Former Times Chief’s New Gig Further Blurs Media/PR Divide

In a move that represents the further blending of PR and the media, former New York Times Company president and CEO Janet Robinson has joined the international advisory board at Fleishman-Hillard International Communications.

Robinson began her career at the Times in 1983 and served as the CEO for the past seven years. "As I've seen during my tenure at the New York Times Company, the communications landscape is changing almost daily," Robinson said in an official statement on Feb. 21. "That translates into potential challenges and opportunities for companies and organizations trying to increase their visibility and burnish their brand and reputation.”

Dave Senay, Fleishman-Hillard president and CEO, said in the statement that Robinson has a deep, firsthand understanding of the forces that are affecting the business of the media, particularly how traditional publishing and broadcasting have been transformed by a convergence with emerging digital technologies. 
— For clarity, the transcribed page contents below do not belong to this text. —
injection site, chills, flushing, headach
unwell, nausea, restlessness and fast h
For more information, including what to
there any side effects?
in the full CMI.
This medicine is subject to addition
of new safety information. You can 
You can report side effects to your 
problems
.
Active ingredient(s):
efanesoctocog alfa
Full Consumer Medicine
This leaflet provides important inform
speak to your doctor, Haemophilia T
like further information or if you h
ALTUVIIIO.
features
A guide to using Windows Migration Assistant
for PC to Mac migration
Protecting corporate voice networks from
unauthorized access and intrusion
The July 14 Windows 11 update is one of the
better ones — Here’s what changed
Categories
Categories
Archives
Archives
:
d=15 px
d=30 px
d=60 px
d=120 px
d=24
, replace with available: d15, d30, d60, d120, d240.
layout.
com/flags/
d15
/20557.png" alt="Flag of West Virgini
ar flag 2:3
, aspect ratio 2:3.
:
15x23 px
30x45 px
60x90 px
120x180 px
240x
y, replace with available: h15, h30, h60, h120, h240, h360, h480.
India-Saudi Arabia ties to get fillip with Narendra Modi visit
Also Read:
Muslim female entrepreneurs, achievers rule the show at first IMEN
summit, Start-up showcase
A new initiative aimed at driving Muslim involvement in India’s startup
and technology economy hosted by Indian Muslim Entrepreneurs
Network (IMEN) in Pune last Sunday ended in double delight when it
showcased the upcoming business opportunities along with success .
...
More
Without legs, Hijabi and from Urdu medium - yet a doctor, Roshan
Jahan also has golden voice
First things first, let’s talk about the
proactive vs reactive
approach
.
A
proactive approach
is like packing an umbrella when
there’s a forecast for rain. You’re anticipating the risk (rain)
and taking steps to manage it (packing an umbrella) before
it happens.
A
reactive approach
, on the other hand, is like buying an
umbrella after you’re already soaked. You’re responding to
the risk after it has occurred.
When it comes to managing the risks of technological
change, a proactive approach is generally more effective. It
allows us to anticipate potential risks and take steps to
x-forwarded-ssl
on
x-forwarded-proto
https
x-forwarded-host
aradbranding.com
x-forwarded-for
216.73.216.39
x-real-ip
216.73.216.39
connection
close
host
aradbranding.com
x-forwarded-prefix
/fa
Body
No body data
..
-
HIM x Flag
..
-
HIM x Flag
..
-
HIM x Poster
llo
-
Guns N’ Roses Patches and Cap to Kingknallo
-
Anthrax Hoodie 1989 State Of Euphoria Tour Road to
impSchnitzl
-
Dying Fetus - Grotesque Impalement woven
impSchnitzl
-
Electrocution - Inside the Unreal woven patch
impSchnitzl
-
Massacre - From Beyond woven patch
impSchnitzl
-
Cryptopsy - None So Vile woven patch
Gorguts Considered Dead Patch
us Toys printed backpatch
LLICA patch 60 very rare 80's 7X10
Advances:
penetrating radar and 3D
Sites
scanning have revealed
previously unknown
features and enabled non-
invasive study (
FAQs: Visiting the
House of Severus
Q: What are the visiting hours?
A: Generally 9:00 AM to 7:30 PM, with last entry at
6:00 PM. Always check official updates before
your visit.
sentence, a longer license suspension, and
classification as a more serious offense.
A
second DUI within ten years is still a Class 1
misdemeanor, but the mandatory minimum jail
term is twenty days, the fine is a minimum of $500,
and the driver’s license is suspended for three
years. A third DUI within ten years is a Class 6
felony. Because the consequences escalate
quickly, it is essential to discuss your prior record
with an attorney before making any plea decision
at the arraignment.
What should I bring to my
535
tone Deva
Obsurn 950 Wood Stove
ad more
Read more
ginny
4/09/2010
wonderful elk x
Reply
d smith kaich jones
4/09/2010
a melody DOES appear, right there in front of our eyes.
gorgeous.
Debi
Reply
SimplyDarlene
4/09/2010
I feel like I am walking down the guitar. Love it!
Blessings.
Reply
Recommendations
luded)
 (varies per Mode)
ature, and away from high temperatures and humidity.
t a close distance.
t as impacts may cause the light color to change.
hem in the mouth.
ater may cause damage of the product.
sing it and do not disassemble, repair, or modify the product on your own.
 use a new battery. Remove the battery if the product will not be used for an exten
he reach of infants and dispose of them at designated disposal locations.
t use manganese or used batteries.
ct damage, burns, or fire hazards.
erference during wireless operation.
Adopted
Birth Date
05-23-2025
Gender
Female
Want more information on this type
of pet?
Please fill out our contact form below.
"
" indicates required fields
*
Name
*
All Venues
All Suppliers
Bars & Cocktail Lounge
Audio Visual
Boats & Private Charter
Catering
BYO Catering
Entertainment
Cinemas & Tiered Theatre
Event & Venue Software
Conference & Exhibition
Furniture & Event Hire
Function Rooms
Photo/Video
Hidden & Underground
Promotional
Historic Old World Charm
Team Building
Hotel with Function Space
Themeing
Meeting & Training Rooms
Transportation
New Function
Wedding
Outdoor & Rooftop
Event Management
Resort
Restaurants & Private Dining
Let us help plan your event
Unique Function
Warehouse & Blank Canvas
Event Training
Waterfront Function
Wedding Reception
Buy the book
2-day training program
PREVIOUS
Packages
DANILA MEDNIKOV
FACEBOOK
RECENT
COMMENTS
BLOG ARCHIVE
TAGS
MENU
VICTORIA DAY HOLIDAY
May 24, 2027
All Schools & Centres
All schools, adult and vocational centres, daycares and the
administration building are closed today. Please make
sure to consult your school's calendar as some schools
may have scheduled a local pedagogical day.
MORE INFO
The relationship between journalists and public relations practitioners can be simultaneously cooperative and conflicted. It's said that anyone with Internet access is a publisher, and Robinson's latest career move puts her on a track to help brands find new ways to expand their audience—and become publishers themselves. As the modern newsroom shrinks in terms of both budgets and hired hands, we can expect more media minds like Robinson to climb over the crumbling wall.